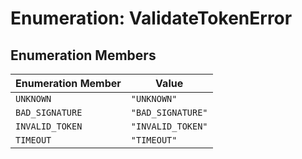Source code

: # Enumeration: ValidateTokenError

## Enumeration Members

| Enumeration Member | Value |
| ------ | ------ |
| `UNKNOWN` | `"UNKNOWN"` |
| `BAD_SIGNATURE` | `"BAD_SIGNATURE"` |
| `INVALID_TOKEN` | `"INVALID_TOKEN"` |
| `TIMEOUT` | `"TIMEOUT"` |
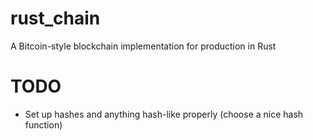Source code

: # rust_chain

A Bitcoin-style blockchain implementation for production in Rust

# TODO

- Set up hashes and anything hash-like properly (choose a nice hash function)
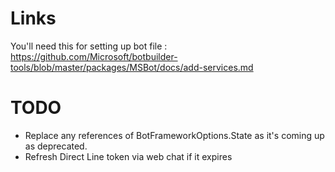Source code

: ﻿# Links
You'll need this for setting up bot file :
https://github.com/Microsoft/botbuilder-tools/blob/master/packages/MSBot/docs/add-services.md

# TODO
- Replace any references of BotFrameworkOptions.State as it's coming up as deprecated.
- Refresh Direct Line token via web chat if it expires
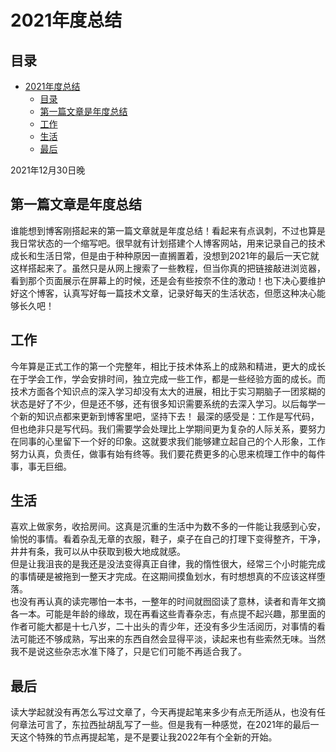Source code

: # 2021年度总结 
## 目录
- [2021年度总结](#2021年度总结)
  - [目录](#目录)
  - [第一篇文章是年度总结](#第一篇文章是年度总结)
  - [工作](#工作)
  - [生活](#生活)
  - [最后](#最后)

2021年12月30日晚
## 第一篇文章是年度总结
谁能想到博客刚搭起来的第一篇文章就是年度总结！看起来有点讽刺，不过也算是我日常状态的一个缩写吧。很早就有计划搭建个人博客网站，用来记录自己的技术成长和生活日常，但是由于种种原因一直搁置着，没想到2021年的最后一天它就这样搭起来了。虽然只是从网上搜索了一些教程，但当你真的把链接敲进浏览器，看到那个页面展示在屏幕上的时候，还是会有些按奈不住的激动！也下决心要维护好这个博客，认真写好每一篇技术文章，记录好每天的生活状态，但愿这种决心能够长久吧！
## 工作
今年算是正式工作的第一个完整年，相比于技术体系上的成熟和精进，更大的成长在于学会工作，学会安排时间，独立完成一些工作，都是一些经验方面的成长。而技术方面各个知识点的深入学习却没有太大的进展，相比于实习期脑子一团浆糊的状态是好了不少，但是还不够，还有很多知识需要系统的去深入学习。以后每学一个新的知识点都来更新到博客里吧，坚持下去！
最深的感受是：工作是写代码，但也绝非只是写代码。我们需要学会处理比上学期间更为复杂的人际关系，要努力在同事的心里留下一个好的印象。这就要求我们能够建立起自己的个人形象，工作努力认真，负责任，做事有始有终等。我们要花费更多的心思来梳理工作中的每件事，事无巨细。
## 生活
喜欢上做家务，收拾房间。这真是沉重的生活中为数不多的一件能让我感到心安，愉悦的事情。看着杂乱无章的衣服，鞋子，桌子在自己的打理下变得整齐，干净，井井有条，我可以从中获取到极大地成就感。  
但是让我沮丧的是我还是没法变得真正自律，我的惰性很大，经常三个小时能完成的事情硬是被拖到一整天才完成。在这期间摸鱼划水，有时想想真的不应该这样堕落。  
也没有再认真的读完哪怕一本书，一整年的时间就囫囵读了意林，读者和青年文摘各一本。可能是年龄的缘故，现在再看这些青春杂志，有点提不起兴趣，那里面的作者可能大都是十七八岁，二十出头的青少年，还没有多少生活阅历，对事情的看法可能还不够成熟，写出来的东西自然会显得平淡，读起来也有些索然无味。当然我不是说这些杂志水准下降了，只是它们可能不再适合我了。
## 最后
读大学起就没有再怎么写过文章了，今天再提起笔来多少有点无所适从，也没有任何章法可言了，东拉西扯胡乱写了一些。但是我有一种感觉，在2021年的最后一天这个特殊的节点再提起笔，是不是要让我2022年有个全新的开始。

• • • •

## WHAT IS NEEDED
Please keep the pictures out and reproduce the records above exactly.

## TASK RESPONSE
Source code

: # Enumeration: ValidateTokenError

## Enumeration Members

| Enumeration Member | Value |
| ------ | ------ |
| `UNKNOWN` | `"UNKNOWN"` |
| `BAD_SIGNATURE` | `"BAD_SIGNATURE"` |
| `INVALID_TOKEN` | `"INVALID_TOKEN"` |
| `TIMEOUT` | `"TIMEOUT"` |
Source code

: # rust_chain

A Bitcoin-style blockchain implementation for production in Rust

# TODO

- Set up hashes and anything hash-like properly (choose a nice hash function)
Source code

: ﻿# Links
You'll need this for setting up bot file :
https://github.com/Microsoft/botbuilder-tools/blob/master/packages/MSBot/docs/add-services.md

# TODO
- Replace any references of BotFrameworkOptions.State as it's coming up as deprecated.
- Refresh Direct Line token via web chat if it expires
Source code

: # 2021年度总结 
## 目录
- [2021年度总结](#2021年度总结)
  - [目录](#目录)
  - [第一篇文章是年度总结](#第一篇文章是年度总结)
  - [工作](#工作)
  - [生活](#生活)
  - [最后](#最后)

2021年12月30日晚
## 第一篇文章是年度总结
谁能想到博客刚搭起来的第一篇文章就是年度总结！看起来有点讽刺，不过也算是我日常状态的一个缩写吧。很早就有计划搭建个人博客网站，用来记录自己的技术成长和生活日常，但是由于种种原因一直搁置着，没想到2021年的最后一天它就这样搭起来了。虽然只是从网上搜索了一些教程，但当你真的把链接敲进浏览器，看到那个页面展示在屏幕上的时候，还是会有些按奈不住的激动！也下决心要维护好这个博客，认真写好每一篇技术文章，记录好每天的生活状态，但愿这种决心能够长久吧！
## 工作
今年算是正式工作的第一个完整年，相比于技术体系上的成熟和精进，更大的成长在于学会工作，学会安排时间，独立完成一些工作，都是一些经验方面的成长。而技术方面各个知识点的深入学习却没有太大的进展，相比于实习期脑子一团浆糊的状态是好了不少，但是还不够，还有很多知识需要系统的去深入学习。以后每学一个新的知识点都来更新到博客里吧，坚持下去！
最深的感受是：工作是写代码，但也绝非只是写代码。我们需要学会处理比上学期间更为复杂的人际关系，要努力在同事的心里留下一个好的印象。这就要求我们能够建立起自己的个人形象，工作努力认真，负责任，做事有始有终等。我们要花费更多的心思来梳理工作中的每件事，事无巨细。
## 生活
喜欢上做家务，收拾房间。这真是沉重的生活中为数不多的一件能让我感到心安，愉悦的事情。看着杂乱无章的衣服，鞋子，桌子在自己的打理下变得整齐，干净，井井有条，我可以从中获取到极大地成就感。  
但是让我沮丧的是我还是没法变得真正自律，我的惰性很大，经常三个小时能完成的事情硬是被拖到一整天才完成。在这期间摸鱼划水，有时想想真的不应该这样堕落。  
也没有再认真的读完哪怕一本书，一整年的时间就囫囵读了意林，读者和青年文摘各一本。可能是年龄的缘故，现在再看这些青春杂志，有点提不起兴趣，那里面的作者可能大都是十七八岁，二十出头的青少年，还没有多少生活阅历，对事情的看法可能还不够成熟，写出来的东西自然会显得平淡，读起来也有些索然无味。当然我不是说这些杂志水准下降了，只是它们可能不再适合我了。
## 最后
读大学起就没有再怎么写过文章了，今天再提起笔来多少有点无所适从，也没有任何章法可言了，东拉西扯胡乱写了一些。但是我有一种感觉，在2021年的最后一天这个特殊的节点再提起笔，是不是要让我2022年有个全新的开始。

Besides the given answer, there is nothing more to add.